■ **Prompt**:
The entries below must be repeated exactly. None may be skipped.

■ **Extracted data entries**:
######
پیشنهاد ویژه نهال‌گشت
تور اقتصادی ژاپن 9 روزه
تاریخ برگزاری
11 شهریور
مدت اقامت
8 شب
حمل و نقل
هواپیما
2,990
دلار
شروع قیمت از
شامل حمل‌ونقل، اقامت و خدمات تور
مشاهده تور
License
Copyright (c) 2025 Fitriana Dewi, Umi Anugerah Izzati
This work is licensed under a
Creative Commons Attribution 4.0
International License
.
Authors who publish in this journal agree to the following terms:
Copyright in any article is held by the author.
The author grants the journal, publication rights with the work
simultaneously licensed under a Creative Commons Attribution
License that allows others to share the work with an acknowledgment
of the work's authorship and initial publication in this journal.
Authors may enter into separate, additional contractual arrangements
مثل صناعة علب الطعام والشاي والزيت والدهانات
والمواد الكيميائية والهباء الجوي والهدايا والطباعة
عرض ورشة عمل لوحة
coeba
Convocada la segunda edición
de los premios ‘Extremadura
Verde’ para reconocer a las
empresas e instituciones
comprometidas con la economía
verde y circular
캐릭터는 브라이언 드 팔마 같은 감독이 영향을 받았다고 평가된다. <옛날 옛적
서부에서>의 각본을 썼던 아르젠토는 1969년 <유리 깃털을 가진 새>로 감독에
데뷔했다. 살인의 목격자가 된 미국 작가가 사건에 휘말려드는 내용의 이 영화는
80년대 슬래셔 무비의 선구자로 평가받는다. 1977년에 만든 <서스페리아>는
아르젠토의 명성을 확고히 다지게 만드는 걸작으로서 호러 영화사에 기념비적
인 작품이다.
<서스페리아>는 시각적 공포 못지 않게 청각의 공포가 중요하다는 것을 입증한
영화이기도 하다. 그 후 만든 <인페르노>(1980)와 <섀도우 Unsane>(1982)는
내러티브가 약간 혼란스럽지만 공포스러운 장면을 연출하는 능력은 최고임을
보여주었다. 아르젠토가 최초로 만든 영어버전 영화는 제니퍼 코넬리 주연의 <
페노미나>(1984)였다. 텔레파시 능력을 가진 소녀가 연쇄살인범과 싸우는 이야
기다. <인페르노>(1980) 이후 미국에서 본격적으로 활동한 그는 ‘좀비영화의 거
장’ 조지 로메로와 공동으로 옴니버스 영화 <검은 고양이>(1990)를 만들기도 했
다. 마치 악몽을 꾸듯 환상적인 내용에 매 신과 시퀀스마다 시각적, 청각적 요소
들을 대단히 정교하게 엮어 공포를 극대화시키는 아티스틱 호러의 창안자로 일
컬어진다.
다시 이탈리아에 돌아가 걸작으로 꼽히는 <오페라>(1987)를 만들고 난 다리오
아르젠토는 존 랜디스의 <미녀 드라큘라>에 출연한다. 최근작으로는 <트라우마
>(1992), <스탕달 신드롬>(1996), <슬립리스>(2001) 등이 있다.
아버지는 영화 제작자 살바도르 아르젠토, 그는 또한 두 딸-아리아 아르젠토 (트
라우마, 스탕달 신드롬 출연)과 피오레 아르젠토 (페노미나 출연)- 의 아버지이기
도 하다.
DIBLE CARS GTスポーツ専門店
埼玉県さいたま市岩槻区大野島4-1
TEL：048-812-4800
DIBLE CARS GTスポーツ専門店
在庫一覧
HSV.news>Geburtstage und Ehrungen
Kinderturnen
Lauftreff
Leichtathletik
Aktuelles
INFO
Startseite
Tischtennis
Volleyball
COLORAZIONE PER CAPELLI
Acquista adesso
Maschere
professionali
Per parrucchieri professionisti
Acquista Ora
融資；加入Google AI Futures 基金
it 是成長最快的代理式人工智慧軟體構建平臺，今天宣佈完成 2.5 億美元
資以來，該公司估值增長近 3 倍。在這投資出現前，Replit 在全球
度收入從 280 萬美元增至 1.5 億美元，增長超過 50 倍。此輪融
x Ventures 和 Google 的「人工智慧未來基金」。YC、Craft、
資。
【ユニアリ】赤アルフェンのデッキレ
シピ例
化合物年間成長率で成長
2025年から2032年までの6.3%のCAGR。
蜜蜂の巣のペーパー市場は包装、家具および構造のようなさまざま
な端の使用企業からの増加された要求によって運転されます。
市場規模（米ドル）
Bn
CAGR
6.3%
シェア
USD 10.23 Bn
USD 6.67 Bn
######
■ **Answer box**:
پیشنهاد ویژه نهال‌گشت
تور اقتصادی ژاپن 9 روزه
تاریخ برگزاری
11 شهریور
مدت اقامت
8 شب
حمل و نقل
هواپیما
2,990
دلار
شروع قیمت از
شامل حمل‌ونقل، اقامت و خدمات تور
مشاهده تور
License
Copyright (c) 2025 Fitriana Dewi, Umi Anugerah Izzati
This work is licensed under a
Creative Commons Attribution 4.0
International License
.
Authors who publish in this journal agree to the following terms:
Copyright in any article is held by the author.
The author grants the journal, publication rights with the work
simultaneously licensed under a Creative Commons Attribution
License that allows others to share the work with an acknowledgment
of the work's authorship and initial publication in this journal.
Authors may enter into separate, additional contractual arrangements
مثل صناعة علب الطعام والشاي والزيت والدهانات
والمواد الكيميائية والهباء الجوي والهدايا والطباعة
عرض ورشة عمل لوحة
coeba
Convocada la segunda edición
de los premios ‘Extremadura
Verde’ para reconocer a las
empresas e instituciones
comprometidas con la economía
verde y circular
캐릭터는 브라이언 드 팔마 같은 감독이 영향을 받았다고 평가된다. <옛날 옛적
서부에서>의 각본을 썼던 아르젠토는 1969년 <유리 깃털을 가진 새>로 감독에
데뷔했다. 살인의 목격자가 된 미국 작가가 사건에 휘말려드는 내용의 이 영화는
80년대 슬래셔 무비의 선구자로 평가받는다. 1977년에 만든 <서스페리아>는
아르젠토의 명성을 확고히 다지게 만드는 걸작으로서 호러 영화사에 기념비적
인 작품이다.
<서스페리아>는 시각적 공포 못지 않게 청각의 공포가 중요하다는 것을 입증한
영화이기도 하다. 그 후 만든 <인페르노>(1980)와 <섀도우 Unsane>(1982)는
내러티브가 약간 혼란스럽지만 공포스러운 장면을 연출하는 능력은 최고임을
보여주었다. 아르젠토가 최초로 만든 영어버전 영화는 제니퍼 코넬리 주연의 <
페노미나>(1984)였다. 텔레파시 능력을 가진 소녀가 연쇄살인범과 싸우는 이야
기다. <인페르노>(1980) 이후 미국에서 본격적으로 활동한 그는 ‘좀비영화의 거
장’ 조지 로메로와 공동으로 옴니버스 영화 <검은 고양이>(1990)를 만들기도 했
다. 마치 악몽을 꾸듯 환상적인 내용에 매 신과 시퀀스마다 시각적, 청각적 요소
들을 대단히 정교하게 엮어 공포를 극대화시키는 아티스틱 호러의 창안자로 일
컬어진다.
다시 이탈리아에 돌아가 걸작으로 꼽히는 <오페라>(1987)를 만들고 난 다리오
아르젠토는 존 랜디스의 <미녀 드라큘라>에 출연한다. 최근작으로는 <트라우마
>(1992), <스탕달 신드롬>(1996), <슬립리스>(2001) 등이 있다.
아버지는 영화 제작자 살바도르 아르젠토, 그는 또한 두 딸-아리아 아르젠토 (트
라우마, 스탕달 신드롬 출연)과 피오레 아르젠토 (페노미나 출연)- 의 아버지이기
도 하다.
DIBLE CARS GTスポーツ専門店
埼玉県さいたま市岩槻区大野島4-1
TEL：048-812-4800
DIBLE CARS GTスポーツ専門店
在庫一覧
HSV.news>Geburtstage und Ehrungen
Kinderturnen
Lauftreff
Leichtathletik
Aktuelles
INFO
Startseite
Tischtennis
Volleyball
COLORAZIONE PER CAPELLI
Acquista adesso
Maschere
professionali
Per parrucchieri professionisti
Acquista Ora
融資；加入Google AI Futures 基金
it 是成長最快的代理式人工智慧軟體構建平臺，今天宣佈完成 2.5 億美元
資以來，該公司估值增長近 3 倍。在這投資出現前，Replit 在全球
度收入從 280 萬美元增至 1.5 億美元，增長超過 50 倍。此輪融
x Ventures 和 Google 的「人工智慧未來基金」。YC、Craft、
資。
【ユニアリ】赤アルフェンのデッキレ
シピ例
化合物年間成長率で成長
2025年から2032年までの6.3%のCAGR。
蜜蜂の巣のペーパー市場は包装、家具および構造のようなさまざま
な端の使用企業からの増加された要求によって運転されます。
市場規模（米ドル）
Bn
CAGR
6.3%
シェア
USD 10.23 Bn
USD 6.67 Bn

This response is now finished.